:: Per-instance keypoint data ::
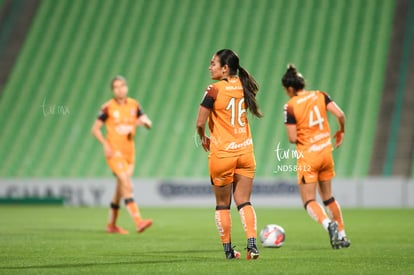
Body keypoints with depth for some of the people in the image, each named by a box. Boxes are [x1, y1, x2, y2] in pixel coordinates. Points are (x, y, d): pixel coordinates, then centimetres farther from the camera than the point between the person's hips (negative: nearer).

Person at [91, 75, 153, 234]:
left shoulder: (134, 105, 7)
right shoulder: (108, 108, -5)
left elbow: (148, 124, 5)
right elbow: (95, 129, -2)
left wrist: (144, 122, -19)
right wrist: (105, 144, -16)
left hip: (129, 153, 6)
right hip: (114, 152, -5)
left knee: (120, 189, 12)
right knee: (127, 185, -20)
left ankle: (111, 225, 25)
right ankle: (138, 221, -28)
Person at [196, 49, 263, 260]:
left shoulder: (215, 90, -14)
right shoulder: (244, 86, 3)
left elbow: (200, 123, -13)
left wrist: (203, 139, 6)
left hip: (222, 153, -4)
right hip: (245, 150, 4)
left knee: (222, 204, 10)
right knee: (244, 201, 8)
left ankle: (228, 250, 13)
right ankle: (252, 244, -8)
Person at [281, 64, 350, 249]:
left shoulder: (290, 107, -12)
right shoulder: (320, 96, 0)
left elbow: (292, 138, -14)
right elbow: (340, 114, -8)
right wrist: (341, 131, 11)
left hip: (307, 157, -5)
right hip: (326, 152, 5)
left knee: (309, 201, 0)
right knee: (327, 196, 21)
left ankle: (328, 224, -27)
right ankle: (341, 235, 21)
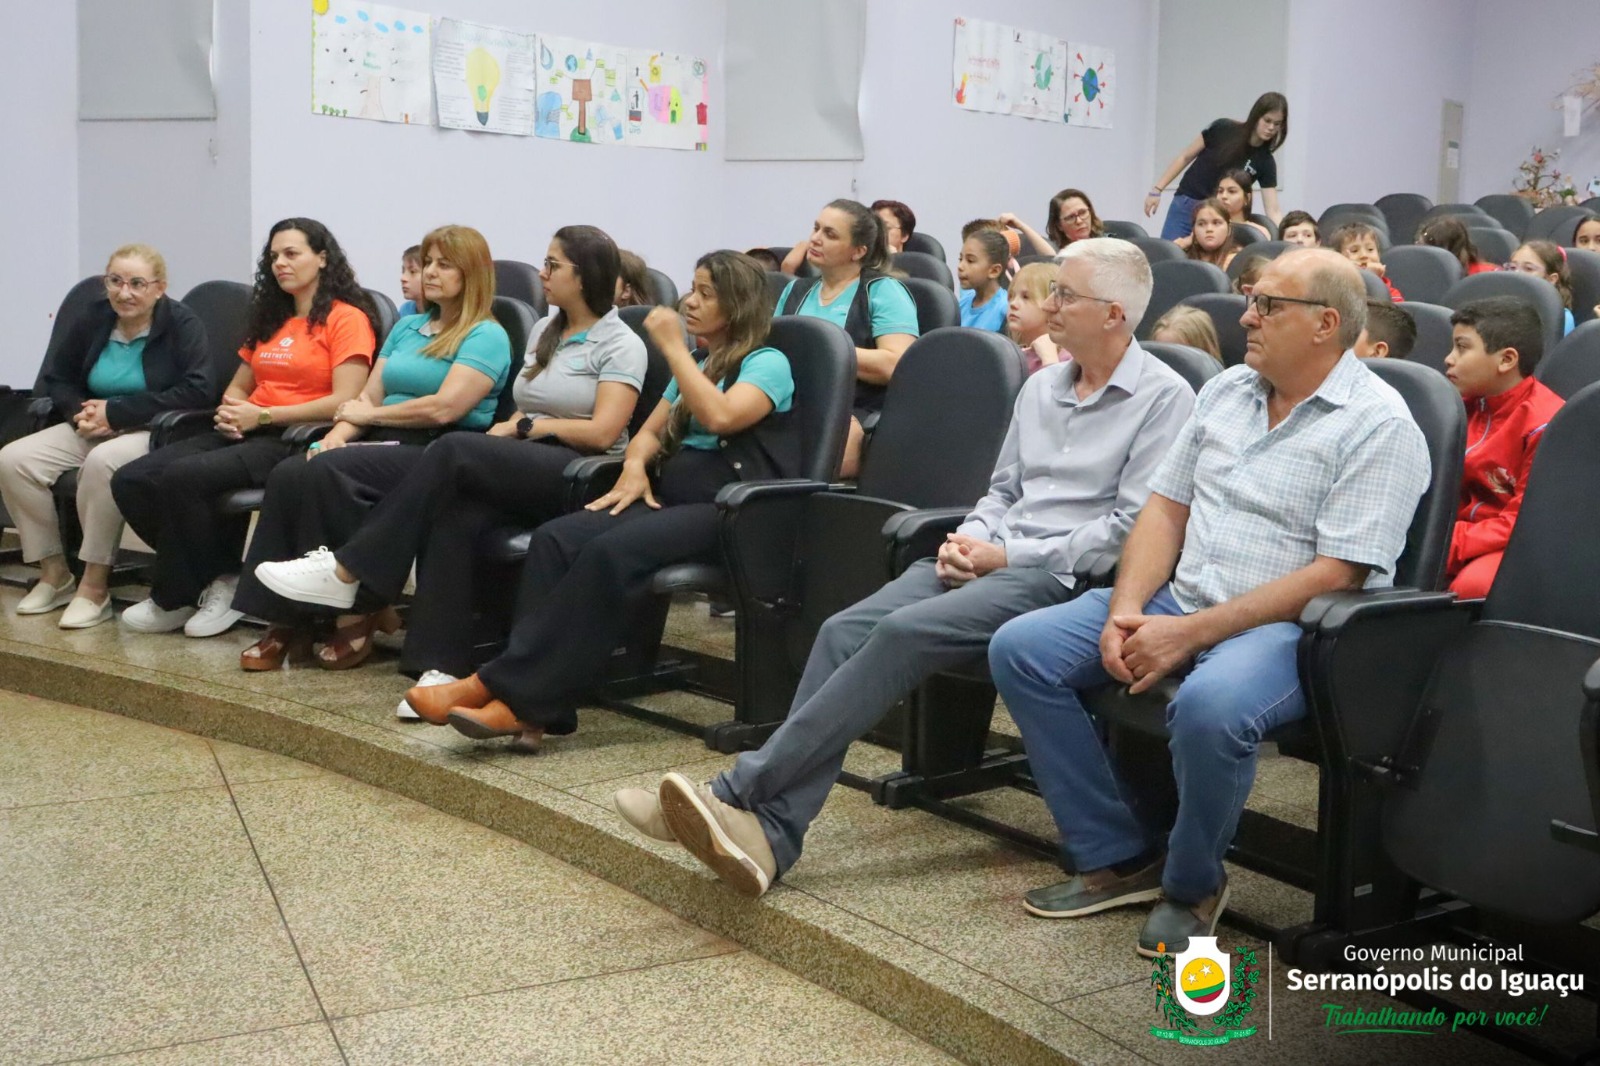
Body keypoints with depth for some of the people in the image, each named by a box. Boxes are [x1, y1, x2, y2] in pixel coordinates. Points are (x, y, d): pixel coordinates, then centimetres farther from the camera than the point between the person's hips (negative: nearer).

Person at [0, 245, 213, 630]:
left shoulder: (182, 324, -8)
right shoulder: (91, 321, 8)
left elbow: (198, 389, -20)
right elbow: (54, 380, 17)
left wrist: (117, 411, -20)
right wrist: (79, 411, -9)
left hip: (157, 432, -6)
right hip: (93, 428, 6)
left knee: (102, 462, -37)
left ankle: (95, 586, -24)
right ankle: (54, 574, -3)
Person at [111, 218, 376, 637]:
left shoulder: (347, 318, -2)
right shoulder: (269, 318, 24)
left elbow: (343, 402, -13)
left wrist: (262, 415, -12)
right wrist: (230, 410, 2)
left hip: (296, 440, -8)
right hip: (248, 434, 8)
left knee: (182, 476, -29)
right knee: (131, 481, -13)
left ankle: (175, 599, -9)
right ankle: (218, 576, -3)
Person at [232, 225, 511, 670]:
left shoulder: (486, 337, -1)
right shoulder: (407, 327, 24)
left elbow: (444, 408, -14)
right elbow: (368, 396, 16)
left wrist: (370, 415, -2)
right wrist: (338, 434, -5)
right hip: (388, 446, 7)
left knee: (328, 473, -31)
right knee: (287, 475, -20)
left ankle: (357, 615, -20)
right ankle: (288, 621, -22)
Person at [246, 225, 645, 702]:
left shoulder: (621, 345, 0)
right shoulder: (543, 330, 23)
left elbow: (602, 433, -11)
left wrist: (527, 425, -4)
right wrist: (511, 429, -2)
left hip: (585, 479, -6)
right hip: (525, 473, 6)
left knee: (453, 451, -28)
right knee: (458, 517, -29)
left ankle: (347, 573, -24)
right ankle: (443, 666, -36)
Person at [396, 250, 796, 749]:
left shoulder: (768, 363, 1)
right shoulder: (696, 366, 26)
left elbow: (721, 415, -18)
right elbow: (650, 431, 27)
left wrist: (673, 347, -9)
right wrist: (635, 466, 4)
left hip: (730, 511, -7)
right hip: (670, 497, 8)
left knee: (612, 552, -34)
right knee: (554, 539, -21)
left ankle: (500, 685, -32)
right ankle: (528, 707, -33)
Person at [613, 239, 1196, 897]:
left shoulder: (1162, 397, -2)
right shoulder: (1041, 387, 21)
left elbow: (1134, 526, -11)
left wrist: (1010, 556, -13)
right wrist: (971, 538, 2)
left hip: (1062, 574, -7)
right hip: (993, 556, 7)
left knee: (904, 631, -29)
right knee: (845, 630, -18)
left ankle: (739, 792, -28)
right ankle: (770, 831, -27)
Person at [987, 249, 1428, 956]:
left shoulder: (1377, 425, -10)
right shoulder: (1226, 391, 13)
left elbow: (1334, 575, -17)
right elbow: (1166, 506, 12)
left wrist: (1190, 635, -21)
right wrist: (1126, 612, -6)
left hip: (1291, 626, -7)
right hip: (1174, 601, 7)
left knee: (1209, 707, -39)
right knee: (1020, 650, -8)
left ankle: (1192, 883, -7)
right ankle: (1117, 860, 0)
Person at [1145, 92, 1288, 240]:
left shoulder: (1265, 162, -7)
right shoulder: (1223, 129, -10)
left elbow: (1273, 211, -10)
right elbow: (1185, 157, -1)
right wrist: (1156, 190, -4)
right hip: (1185, 207, -1)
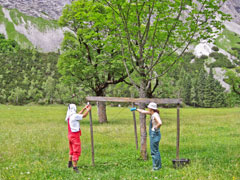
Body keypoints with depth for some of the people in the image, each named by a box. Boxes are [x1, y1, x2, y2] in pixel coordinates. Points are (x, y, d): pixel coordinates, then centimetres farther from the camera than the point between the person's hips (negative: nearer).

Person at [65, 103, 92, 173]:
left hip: (70, 135, 9)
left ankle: (70, 163, 39)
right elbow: (84, 115, -9)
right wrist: (88, 109, 7)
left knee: (72, 150, 25)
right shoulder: (74, 116, -19)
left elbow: (79, 114, 22)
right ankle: (75, 167, -9)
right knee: (76, 151, -7)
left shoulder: (69, 116, 8)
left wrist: (84, 108, 25)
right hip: (75, 136, -9)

:: WHAT YOU SHOULD DO ::
Leave out all pictures and output each line exactly, from the top of the records through the line that holds "left elbow: (148, 124, 5)".

:: WRITTEN RESPONSE ::
Body keypoints with depth for some of the people in the image, each named by a box. Boxes are [x1, y1, x2, y2] in pixel coordinates. Points are (x, y, d): pixel coordinates, then centimetres farther from the camera than the point between the person's hips (negative: nearer).

Person at [91, 75, 153, 234]:
left shoulder: (134, 105, 7)
right shoulder: (108, 108, -5)
left elbow: (148, 124, 5)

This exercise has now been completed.